#### Saved entries
┌──
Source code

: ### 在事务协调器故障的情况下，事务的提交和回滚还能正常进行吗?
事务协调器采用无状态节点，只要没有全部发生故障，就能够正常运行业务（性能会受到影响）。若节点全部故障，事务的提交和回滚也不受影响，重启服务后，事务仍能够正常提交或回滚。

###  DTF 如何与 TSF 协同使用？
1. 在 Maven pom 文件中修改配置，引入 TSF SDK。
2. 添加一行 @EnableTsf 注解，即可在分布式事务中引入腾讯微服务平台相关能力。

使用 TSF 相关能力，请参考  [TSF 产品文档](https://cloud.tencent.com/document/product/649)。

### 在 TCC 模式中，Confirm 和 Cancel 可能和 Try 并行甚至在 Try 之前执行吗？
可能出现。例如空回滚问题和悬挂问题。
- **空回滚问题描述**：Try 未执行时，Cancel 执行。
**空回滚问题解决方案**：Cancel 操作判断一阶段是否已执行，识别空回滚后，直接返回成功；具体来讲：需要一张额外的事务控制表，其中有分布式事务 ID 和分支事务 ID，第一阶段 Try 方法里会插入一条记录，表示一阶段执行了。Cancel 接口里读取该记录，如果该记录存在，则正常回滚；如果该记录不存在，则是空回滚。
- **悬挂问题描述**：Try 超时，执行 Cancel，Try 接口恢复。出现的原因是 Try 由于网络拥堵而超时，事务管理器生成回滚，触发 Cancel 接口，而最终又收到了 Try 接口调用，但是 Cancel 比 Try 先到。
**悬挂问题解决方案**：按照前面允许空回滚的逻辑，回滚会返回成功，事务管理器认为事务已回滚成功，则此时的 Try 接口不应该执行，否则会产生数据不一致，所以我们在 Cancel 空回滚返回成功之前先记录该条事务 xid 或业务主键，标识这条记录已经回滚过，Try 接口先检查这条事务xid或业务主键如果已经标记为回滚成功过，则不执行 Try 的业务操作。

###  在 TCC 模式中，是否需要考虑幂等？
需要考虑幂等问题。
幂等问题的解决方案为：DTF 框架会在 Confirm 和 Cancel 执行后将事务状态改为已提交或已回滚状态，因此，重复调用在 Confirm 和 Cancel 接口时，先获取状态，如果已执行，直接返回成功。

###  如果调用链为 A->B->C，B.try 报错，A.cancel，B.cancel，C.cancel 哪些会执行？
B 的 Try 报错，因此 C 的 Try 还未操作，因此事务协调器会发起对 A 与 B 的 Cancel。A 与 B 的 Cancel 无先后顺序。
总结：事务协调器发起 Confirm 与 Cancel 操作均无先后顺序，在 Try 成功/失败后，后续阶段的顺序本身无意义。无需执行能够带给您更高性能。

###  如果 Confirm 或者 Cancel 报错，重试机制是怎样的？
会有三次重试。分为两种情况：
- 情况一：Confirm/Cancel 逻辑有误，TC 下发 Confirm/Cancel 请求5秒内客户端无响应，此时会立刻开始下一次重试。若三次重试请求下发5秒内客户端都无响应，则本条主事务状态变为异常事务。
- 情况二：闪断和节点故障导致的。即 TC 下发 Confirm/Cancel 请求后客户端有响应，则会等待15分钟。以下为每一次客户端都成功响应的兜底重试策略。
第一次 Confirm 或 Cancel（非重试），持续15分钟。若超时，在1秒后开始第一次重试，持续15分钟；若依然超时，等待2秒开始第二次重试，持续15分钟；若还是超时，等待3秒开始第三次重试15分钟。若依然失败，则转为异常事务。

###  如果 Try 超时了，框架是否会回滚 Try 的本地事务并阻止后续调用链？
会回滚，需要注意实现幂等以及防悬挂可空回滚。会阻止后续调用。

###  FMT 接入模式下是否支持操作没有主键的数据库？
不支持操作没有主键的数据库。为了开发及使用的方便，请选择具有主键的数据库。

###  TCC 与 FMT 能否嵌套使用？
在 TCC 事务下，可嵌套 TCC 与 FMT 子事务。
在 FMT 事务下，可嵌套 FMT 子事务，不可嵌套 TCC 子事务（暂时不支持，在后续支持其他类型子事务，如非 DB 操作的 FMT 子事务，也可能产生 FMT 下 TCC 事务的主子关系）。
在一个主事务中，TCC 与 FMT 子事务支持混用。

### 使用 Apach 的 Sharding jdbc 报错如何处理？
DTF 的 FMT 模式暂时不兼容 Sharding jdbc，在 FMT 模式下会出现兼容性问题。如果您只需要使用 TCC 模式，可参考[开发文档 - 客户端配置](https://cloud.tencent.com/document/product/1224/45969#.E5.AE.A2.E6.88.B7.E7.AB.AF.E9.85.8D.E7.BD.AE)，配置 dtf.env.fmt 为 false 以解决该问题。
└──
Please show, exactly as written, every line above that contains the word "Sharding".

#### ANSWER AREA
### 使用 Apach 的 Sharding jdbc 报错如何处理？
DTF 的 FMT 模式暂时不兼容 Sharding jdbc，在 FMT 模式下会出现兼容性问题。如果您只需要使用 TCC 模式，可参考[开发文档 - 客户端配置](https://cloud.tencent.com/document/product/1224/45969#.E5.AE.A2.E6.88.B7.E7.AB.AF.E9.85.8D.E7.BD.AE)，配置 dtf.env.fmt 为 false 以解决该问题。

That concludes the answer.